Anyway, as I was saying, it seems to me that it's a rather writerly concession to move away from home and then obsessively write about nothing but home. Many of the shots in Swedish Auto are tight and close in; they lovingly probe the nooks and crannies of Charlottesville in such a way that belies the director's familiarity and comfort with this city. Sieg's clearly in love with this place. However, I find it pointed and significant that the resolution of his plot requires that his protagonists leave Charlottesville. When I asked him about his feelings about his subject matter, he became a little more animated and talked a little about exorcising those old demons of youth. Moreover, I think, he was excited to be acknowledged as much for being a writer as he is for being a filmmaker, though. Hence my being charmed: I love me some writerly enthusiasm! Well, and there's no denying that he's quite handsome, as well.

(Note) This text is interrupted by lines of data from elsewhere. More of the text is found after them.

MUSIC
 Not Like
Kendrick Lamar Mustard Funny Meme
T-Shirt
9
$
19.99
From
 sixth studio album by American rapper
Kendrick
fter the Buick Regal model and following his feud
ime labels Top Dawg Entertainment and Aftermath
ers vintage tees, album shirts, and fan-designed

This is not to say, of course, that his filmmaking practice was anything less than thoroughly engaging. He whipped out a couple smart stage tricks-- including a sound effect and some flashing orange lights to denote an off-camera explosion. And because two of his characters where notable voyeurs, he was able to employ a succession of interesting through-the-window shots and cat-n-mouse kinda scenes in such a way that they felt new and untrodden.

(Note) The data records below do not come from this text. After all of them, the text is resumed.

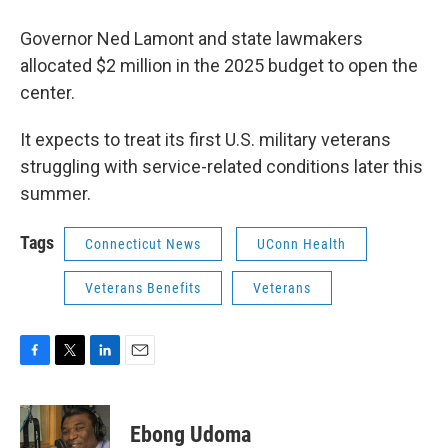
Governor Ned Lamont and state lawmakers
allocated $2 million in the 2025 budget to open the
center.
It expects to treat its first U.S. military veterans
struggling with service-related conditions later this
summer.
Tags
Connecticut News
UConn Health
Veterans Benefits
Veterans
F
T
L
E
a
w
i
m
c
i
n
a
e
t
k
i
Ebong Udoma
b
t
e
l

I have a feeling that this movie, too, is likely to find distribution much in the same vein as a movie like Junebug. In many ways, it's got such a quintessentially "indie movie" feel-- and Lukas Haas, a frequent indie player, and January Jones (fresh from her knock-out spot in The Three Burials of Melquiades Estrada) inhabit these characters in a manner that is sensitive without being sentimental. While the script isn't dialogue heavy, it does occasionally dip into some slightly stock-sounding conversation, but overall, this film embodies the sorts of tensions that are very familiar to me: simultaneous loyalty towards and restlessness within that one place that you'll always consider home, no matter how far away, and for however long, you go. It's this place that imprints itself upon you and your identity in such a way that you'll always feel obligated to answer for it even while it pricks and festers in the back of your brain. And maybe that's just what it's like to have a home.
How strange that I feel this way about Nashville, even though I've never felt more at-home (i.e., happy) than I did when I lived in Tucson. Must I always have such an affinity for the thing I rasp against most?